- **TASK OBJECTIVE**
Each line below is to be copied exactly; images do not go into the copy.

- **RECORDED DATA**
++++

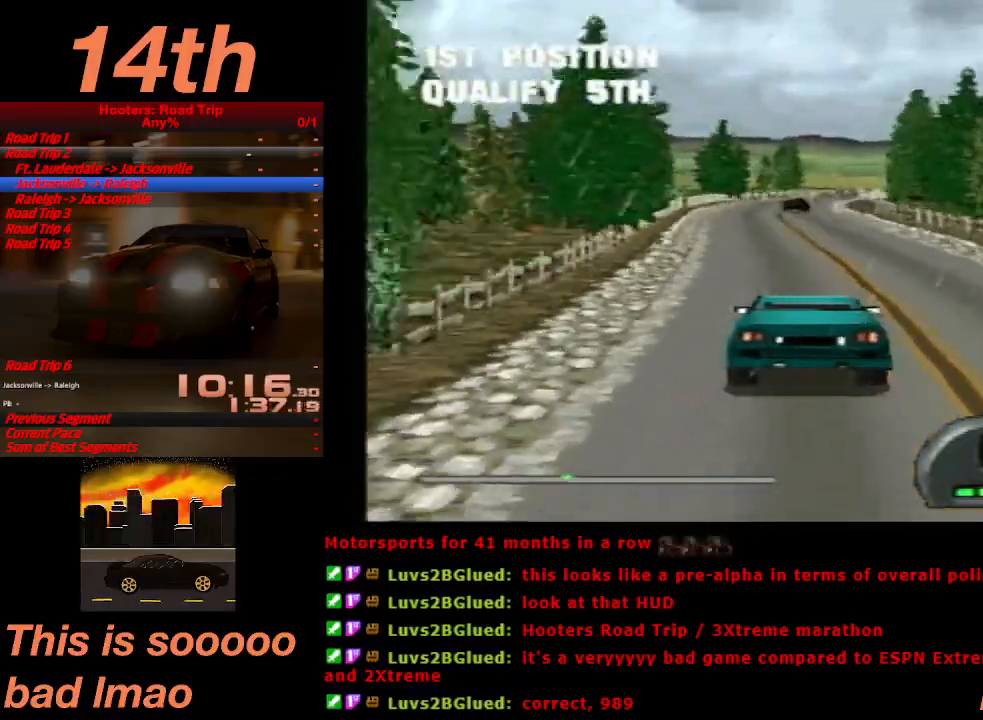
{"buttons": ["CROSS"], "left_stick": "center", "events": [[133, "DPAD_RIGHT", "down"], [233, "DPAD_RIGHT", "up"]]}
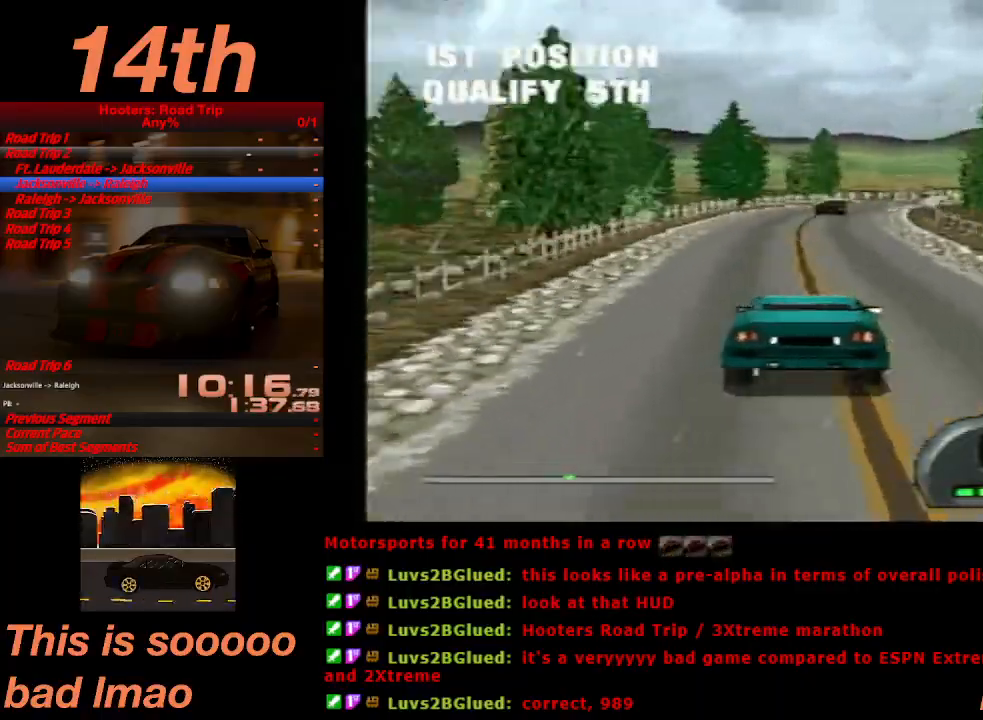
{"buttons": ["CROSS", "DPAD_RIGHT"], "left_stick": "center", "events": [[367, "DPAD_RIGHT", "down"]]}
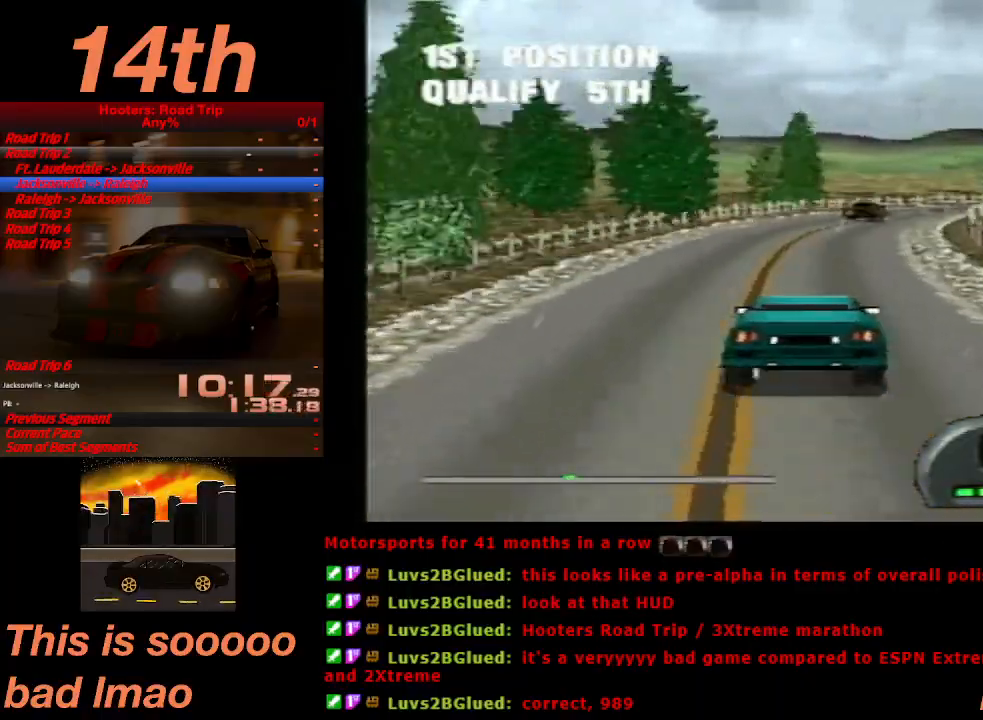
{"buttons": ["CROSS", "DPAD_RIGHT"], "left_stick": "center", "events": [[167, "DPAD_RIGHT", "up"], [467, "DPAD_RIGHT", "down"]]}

++++

- **COMPLETED TASK**
{"buttons": ["CROSS"], "left_stick": "center", "events": [[133, "DPAD_RIGHT", "down"], [233, "DPAD_RIGHT", "up"]]}
{"buttons": ["CROSS", "DPAD_RIGHT"], "left_stick": "center", "events": [[367, "DPAD_RIGHT", "down"]]}
{"buttons": ["CROSS", "DPAD_RIGHT"], "left_stick": "center", "events": [[167, "DPAD_RIGHT", "up"], [467, "DPAD_RIGHT", "down"]]}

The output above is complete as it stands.